### CHALLENGE
Output the lines of the records, starting at the first line and ending at the line containing "family: Malvaceae", as a JSON list of strings with one string per line and blank lines omitted.

(Dataset entries)
= = =
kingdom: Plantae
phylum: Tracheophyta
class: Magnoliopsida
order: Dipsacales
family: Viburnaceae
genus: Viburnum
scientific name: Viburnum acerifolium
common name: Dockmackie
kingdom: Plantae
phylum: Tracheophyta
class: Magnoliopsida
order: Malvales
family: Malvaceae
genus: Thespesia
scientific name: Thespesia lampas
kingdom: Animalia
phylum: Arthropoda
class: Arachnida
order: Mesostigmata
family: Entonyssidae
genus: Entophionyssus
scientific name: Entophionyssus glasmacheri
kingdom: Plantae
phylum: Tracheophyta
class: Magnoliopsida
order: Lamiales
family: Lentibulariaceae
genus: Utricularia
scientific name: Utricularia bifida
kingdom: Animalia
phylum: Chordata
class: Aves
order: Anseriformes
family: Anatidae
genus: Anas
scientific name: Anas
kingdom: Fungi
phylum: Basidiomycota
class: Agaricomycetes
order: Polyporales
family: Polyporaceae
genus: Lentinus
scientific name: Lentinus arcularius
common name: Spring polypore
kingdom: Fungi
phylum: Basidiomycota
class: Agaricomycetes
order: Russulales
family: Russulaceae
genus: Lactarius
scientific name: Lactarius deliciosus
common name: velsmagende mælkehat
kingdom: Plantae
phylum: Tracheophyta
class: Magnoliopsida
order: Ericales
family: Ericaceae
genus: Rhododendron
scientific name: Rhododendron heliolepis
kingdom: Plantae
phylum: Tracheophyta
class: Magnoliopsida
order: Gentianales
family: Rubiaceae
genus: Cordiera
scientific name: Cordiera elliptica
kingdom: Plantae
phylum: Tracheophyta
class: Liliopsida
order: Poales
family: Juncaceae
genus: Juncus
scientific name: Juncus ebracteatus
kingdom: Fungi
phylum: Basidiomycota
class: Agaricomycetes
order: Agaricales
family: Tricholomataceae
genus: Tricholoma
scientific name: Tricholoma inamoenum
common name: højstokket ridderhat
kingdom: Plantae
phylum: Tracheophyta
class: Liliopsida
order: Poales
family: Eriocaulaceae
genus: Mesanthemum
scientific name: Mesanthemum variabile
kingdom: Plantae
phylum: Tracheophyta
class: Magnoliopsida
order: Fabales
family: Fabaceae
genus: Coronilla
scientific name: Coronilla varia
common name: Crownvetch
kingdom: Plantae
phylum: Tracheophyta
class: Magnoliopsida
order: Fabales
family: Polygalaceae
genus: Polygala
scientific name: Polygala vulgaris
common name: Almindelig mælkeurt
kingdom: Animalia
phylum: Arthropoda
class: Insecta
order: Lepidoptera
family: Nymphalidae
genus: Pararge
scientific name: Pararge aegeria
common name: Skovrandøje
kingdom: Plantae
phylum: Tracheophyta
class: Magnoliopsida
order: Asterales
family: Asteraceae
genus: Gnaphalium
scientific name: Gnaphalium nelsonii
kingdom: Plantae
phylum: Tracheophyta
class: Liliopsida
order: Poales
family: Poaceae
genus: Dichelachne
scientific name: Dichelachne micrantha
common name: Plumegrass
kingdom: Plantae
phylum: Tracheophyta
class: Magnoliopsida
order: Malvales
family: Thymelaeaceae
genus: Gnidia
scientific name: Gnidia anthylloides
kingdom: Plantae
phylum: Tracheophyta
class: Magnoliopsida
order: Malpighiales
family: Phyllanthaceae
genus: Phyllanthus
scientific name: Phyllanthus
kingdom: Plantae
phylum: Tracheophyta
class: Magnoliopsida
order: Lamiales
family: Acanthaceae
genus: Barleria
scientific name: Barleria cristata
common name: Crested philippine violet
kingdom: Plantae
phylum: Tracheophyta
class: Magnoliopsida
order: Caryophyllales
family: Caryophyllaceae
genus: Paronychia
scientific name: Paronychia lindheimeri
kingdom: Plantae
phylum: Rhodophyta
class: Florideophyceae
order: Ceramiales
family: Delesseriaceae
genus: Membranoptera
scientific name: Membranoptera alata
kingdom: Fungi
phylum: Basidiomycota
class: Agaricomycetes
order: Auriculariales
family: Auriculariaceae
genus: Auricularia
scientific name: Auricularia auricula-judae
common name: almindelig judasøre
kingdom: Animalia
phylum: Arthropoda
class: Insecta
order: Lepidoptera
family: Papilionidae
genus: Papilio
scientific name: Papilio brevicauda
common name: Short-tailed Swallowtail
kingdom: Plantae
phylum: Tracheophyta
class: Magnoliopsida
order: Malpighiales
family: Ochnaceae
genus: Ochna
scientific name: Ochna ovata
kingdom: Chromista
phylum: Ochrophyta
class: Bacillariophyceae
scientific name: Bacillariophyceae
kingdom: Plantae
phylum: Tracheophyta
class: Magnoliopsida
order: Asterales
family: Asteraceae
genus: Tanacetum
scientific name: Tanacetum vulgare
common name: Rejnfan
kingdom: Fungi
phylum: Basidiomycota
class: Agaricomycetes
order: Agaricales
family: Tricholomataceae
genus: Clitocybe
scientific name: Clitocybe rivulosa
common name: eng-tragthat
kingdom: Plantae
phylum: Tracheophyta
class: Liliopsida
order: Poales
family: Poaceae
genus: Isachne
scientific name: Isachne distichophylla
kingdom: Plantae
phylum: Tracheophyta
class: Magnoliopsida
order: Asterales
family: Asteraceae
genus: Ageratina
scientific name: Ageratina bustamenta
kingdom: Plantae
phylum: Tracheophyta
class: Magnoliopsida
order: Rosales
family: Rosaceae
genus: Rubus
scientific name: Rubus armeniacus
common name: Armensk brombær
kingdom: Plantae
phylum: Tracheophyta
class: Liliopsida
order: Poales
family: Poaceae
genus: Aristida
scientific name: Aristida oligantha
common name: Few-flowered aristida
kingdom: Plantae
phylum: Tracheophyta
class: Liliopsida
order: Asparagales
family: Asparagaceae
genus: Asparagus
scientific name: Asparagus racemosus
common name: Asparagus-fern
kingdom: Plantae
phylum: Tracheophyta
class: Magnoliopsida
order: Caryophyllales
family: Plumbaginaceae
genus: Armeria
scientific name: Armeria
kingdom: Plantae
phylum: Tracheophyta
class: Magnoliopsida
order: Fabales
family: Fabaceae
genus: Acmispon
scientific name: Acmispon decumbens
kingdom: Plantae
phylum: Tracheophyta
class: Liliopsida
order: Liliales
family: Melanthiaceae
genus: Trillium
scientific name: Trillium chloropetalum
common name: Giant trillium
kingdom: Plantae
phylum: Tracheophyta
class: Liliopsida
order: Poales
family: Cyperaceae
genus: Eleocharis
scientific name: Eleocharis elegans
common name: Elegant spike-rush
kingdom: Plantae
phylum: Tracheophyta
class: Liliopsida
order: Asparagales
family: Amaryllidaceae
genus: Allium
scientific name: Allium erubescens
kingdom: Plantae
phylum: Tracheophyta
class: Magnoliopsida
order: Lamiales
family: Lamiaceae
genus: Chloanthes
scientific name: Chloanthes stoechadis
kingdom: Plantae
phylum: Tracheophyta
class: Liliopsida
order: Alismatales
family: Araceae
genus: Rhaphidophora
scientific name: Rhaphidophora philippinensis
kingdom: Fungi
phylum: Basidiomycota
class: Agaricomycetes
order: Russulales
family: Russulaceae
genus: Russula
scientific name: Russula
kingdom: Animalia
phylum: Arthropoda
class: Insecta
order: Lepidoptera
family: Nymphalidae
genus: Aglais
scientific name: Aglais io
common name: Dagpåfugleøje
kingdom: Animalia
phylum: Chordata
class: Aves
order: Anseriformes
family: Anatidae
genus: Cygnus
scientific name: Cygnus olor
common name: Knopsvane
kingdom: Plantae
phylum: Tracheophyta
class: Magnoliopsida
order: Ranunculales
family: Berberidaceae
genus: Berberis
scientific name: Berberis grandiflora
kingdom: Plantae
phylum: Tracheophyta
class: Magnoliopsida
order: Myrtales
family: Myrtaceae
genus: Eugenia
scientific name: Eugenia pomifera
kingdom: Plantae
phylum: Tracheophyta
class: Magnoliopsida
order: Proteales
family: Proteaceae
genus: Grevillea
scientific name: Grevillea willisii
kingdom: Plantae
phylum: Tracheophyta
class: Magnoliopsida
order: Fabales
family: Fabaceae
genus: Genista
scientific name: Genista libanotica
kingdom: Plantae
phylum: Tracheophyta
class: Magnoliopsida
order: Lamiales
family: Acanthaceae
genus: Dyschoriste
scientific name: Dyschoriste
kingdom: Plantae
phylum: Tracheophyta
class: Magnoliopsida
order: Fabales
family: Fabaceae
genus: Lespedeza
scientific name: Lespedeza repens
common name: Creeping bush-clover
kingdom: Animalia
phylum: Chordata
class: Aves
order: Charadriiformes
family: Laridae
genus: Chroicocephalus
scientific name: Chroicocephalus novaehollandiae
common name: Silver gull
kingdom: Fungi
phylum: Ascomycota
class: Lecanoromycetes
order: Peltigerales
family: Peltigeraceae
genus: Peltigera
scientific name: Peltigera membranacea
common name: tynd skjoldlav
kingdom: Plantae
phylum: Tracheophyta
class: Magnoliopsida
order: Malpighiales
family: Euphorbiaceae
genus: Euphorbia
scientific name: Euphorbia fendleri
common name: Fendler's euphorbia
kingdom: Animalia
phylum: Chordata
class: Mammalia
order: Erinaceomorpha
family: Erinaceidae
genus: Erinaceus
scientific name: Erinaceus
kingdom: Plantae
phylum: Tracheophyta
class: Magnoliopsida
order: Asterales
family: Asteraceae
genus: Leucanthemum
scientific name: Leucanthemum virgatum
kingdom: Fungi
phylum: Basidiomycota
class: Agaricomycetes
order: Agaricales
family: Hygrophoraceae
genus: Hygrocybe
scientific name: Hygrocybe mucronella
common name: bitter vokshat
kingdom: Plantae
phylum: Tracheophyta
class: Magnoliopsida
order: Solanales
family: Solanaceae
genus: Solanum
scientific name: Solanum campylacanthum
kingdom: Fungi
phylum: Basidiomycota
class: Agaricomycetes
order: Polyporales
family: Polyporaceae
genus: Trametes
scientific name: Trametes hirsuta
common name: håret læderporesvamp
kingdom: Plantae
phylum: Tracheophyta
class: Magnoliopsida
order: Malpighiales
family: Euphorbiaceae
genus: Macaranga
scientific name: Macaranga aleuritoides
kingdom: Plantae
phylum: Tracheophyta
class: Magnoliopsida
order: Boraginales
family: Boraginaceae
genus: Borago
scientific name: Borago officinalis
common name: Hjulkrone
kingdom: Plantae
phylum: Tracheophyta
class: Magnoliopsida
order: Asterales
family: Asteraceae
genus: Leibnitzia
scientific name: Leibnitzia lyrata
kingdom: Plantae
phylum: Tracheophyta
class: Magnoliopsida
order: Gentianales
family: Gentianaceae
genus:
= = =
### WRITTEN ANSWER
[
  "kingdom: Plantae",
  "phylum: Tracheophyta",
  "class: Magnoliopsida",
  "order: Dipsacales",
  "family: Viburnaceae",
  "genus: Viburnum",
  "scientific name: Viburnum acerifolium",
  "common name: Dockmackie",
  "kingdom: Plantae",
  "phylum: Tracheophyta",
  "class: Magnoliopsida",
  "order: Malvales",
  "family: Malvaceae"
]